There are a few support / testing apps in the apps subdirectory that could be of interest.
datetime_from_timestamp.py - Takes a Unix timestamp (e.g. SNAP sync timestamp) and prints the date/time in a readable format.
numa_list_nodes.py - Prints information about CPU-to-node numbers.
read_voltage_pcap_v2.py - Reads the SNAP v2.0 packets and can print out the header information including timestamps and packet starting channels. A number of other features are available and can be seen from the --help option.

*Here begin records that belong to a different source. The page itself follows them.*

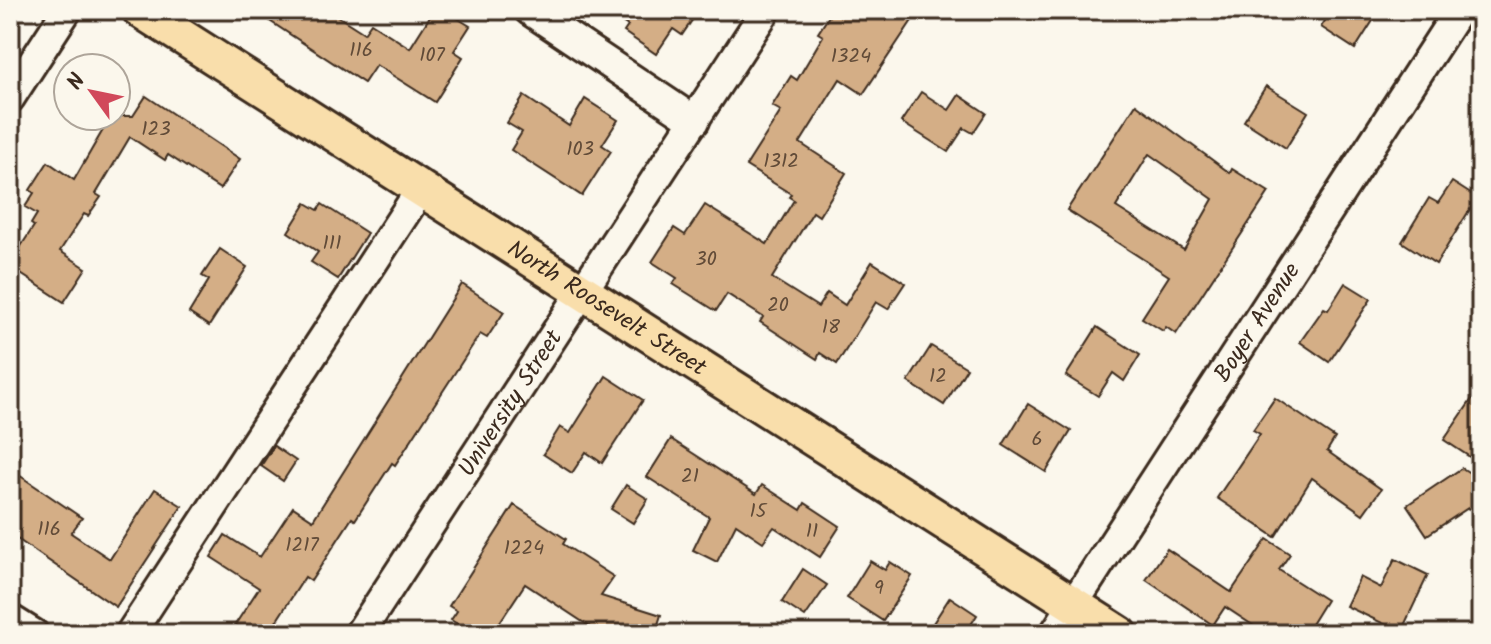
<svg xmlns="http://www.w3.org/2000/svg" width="1491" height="644" viewBox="0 0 1491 644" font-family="Kalam,sans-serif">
  <rect width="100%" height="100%" fill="#fbf7ec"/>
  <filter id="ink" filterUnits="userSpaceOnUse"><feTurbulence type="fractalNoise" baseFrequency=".0125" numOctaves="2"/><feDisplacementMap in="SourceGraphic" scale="16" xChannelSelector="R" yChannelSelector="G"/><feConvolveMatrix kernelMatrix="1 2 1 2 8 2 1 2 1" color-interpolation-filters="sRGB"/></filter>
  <g filter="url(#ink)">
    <g fill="#d4ae86" stroke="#3b2a1e" stroke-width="2" fill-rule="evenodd">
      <polygon points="253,10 328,10 364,33 371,23 410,48 434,10 444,10 470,26 454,51 463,57 435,102 376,65 364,83"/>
      <polygon points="604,10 699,10 682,35 673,29 656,54 624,32 628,26"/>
      <polygon points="833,10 919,10 863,94 840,79 800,143 846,173 819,216 813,212 772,278 818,307 827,293 845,305 872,262 905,283 888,309 876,302 837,364 820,353 817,359 760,322 763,317 727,294 716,311 673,284 677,278 652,262 674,228 685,235 705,205 767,244 794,200 789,197 791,194 746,166 781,111 772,106 791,76 797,80 823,36 818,33"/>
      <polygon points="1332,10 1360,10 1374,19 1355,49 1321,27"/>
      <polygon points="1266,86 1308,112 1286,148 1244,121"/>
      <polygon points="921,92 949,110 959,95 986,113 973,133 964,128 948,152 901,122"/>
      <polygon points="146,96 240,159 220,189 168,155 165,160 130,137 96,194 101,197 88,216 84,214 60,251 86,268 64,302 10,267 10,263 34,226 31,224 37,214 25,207 34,193 30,190 48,162 74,180 107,123 96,116 133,116"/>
      <polygon points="524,96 569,126 585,99 618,120 602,145 611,151 582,196 511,150 522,132 507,123"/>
      <path d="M1136,104l94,69 2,-4 37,23 -93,142 -10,-7 -3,4 -21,-13 27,-42 -102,-66zM1149,154l64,45 -29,51 -68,-43z"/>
      <polygon points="1452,182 1477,198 1436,264 1402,242 1429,198 1438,203"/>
      <polygon points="306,203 318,210 322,204 367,233 338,279 311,262 318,252 288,232"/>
      <polygon points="220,249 247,267 209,326 189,313 209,280 202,276"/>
      <polygon points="1345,283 1371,299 1329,362 1300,342 1324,308 1328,310"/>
      <polygon points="462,284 504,312 487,338 480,334 395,465 392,463 355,520 352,518 311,581 305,577 268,634 229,634 259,588 211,557 225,535 260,557 293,507 313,520"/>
      <polygon points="1097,327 1140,355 1124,381 1113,373 1098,396 1066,376"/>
      <polygon points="931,346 967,368 944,405 908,382"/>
      <polygon points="606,376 643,400 602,463 586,452 572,473 543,454 560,427 570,433"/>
      <polygon points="1481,386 1481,447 1473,459 1444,440"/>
      <polygon points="1275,398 1335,438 1327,451 1381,489 1363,514 1312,478 1275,537 1217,498 1260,434 1253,430"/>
      <polygon points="1028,404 1071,431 1046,472 1003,445"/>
      <polygon points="671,439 756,494 762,485 801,510 805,503 840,526 820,557 774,527 763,542 736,524 717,562 693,550 709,517 647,477"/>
      <polygon points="274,446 296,461 283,481 261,466"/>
      <polygon points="1462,468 1481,480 1481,515 1468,508 1427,535 1407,505"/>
      <polygon points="10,469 82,518 71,533 110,559 155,489 182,506 116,607 10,534"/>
      <polygon points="626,485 648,499 633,523 611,509"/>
      <polygon points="514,505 566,539 563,544 614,577 601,596 661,615 655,634 601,634 525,584 492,634 473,634 451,620 457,611 449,606"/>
      <polygon points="1267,539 1290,554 1279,570 1326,600 1305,634 1266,634 1225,607 1213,625 1146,580 1167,549 1231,592"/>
      <polygon points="1395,559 1428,575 1401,632 1346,606 1360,577 1381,588"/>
      <polygon points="870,561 885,570 890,562 912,576 883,621 847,598"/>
      <polygon points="803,569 827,585 805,617 782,602"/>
      <polygon points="950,597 977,615 965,634 926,634"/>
    </g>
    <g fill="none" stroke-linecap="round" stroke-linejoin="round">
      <g stroke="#3b2a1e" stroke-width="34">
        <g id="minor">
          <polyline points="529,10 695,121"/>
          <polyline points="10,98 67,10"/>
          <polyline points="10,619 34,634"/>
          <polyline points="130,634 421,189"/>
          <path id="s1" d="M359,634l407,-624"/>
          <path id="s2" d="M1054,634l405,-624"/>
        </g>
      </g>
      <g stroke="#3b2a1e" stroke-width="40">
        <g id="major">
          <path id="s3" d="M140,10l980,624"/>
        </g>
      </g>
      <use href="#minor" stroke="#fbf7ec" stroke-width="28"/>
      <use href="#major" stroke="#f9deab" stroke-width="34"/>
    </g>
  </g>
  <g text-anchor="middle" stroke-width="6" stroke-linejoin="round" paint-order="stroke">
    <g font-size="20" fill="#614b38">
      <text x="361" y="56">116</text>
      <text x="432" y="61">107</text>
      <text x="851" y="62">1324</text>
      <text x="156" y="135">123</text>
      <text x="580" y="155">103</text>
      <text x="781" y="167">1312</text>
      <text x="332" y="249">111</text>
      <text x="706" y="265">30</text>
      <text x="778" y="311">20</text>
      <text x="831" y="333">18</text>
      <text x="938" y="382">12</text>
      <text x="1037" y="445">6</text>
      <text x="690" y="482">21</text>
      <text x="758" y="517">15</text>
      <text x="49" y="535">116</text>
      <text x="812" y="537">11</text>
      <text x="302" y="551">1217</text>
      <text x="524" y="554">1224</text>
      <text x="879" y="594">9</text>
    </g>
    <g font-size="24" fill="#3b2a1e" stroke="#fbf7ec">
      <text dy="8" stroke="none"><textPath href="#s3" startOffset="554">North Roosevelt Street</textPath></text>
      <text dy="8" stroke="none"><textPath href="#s2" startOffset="372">Boyer Avenue</textPath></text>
      <text dy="8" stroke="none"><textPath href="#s1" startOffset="276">University Street</textPath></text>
    </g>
  </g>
  <rect width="1491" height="644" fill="none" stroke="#fbf7ec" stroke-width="40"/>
  <rect x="20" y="20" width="1451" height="604" fill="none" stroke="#3b2a1e" stroke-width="3" filter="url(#ink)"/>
  <g transform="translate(92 92) rotate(303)"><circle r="38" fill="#fbf7ec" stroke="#aea59a" stroke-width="2"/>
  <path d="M0-6L14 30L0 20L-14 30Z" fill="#d1495b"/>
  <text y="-12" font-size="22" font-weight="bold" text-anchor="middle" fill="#3b2a1e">N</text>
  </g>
</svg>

replay_pcap_to_mcast.py - Can replay a PCAP recording back out to a multicast group. Note: Playback speed will be slower than realtime given the high packet rates.
replay_pcap_to_udp.py - Can replay a PCAP recording back out to a specific destination. Note: Playback speed will be slower than realtime given the high packet rates.
antenna_cordinets_ecef.txt - ATA telescope locations in ECEF coordinates.
antenna_cordinets_enu.txt - ATA telescope locations in a relative ENU coordinate system.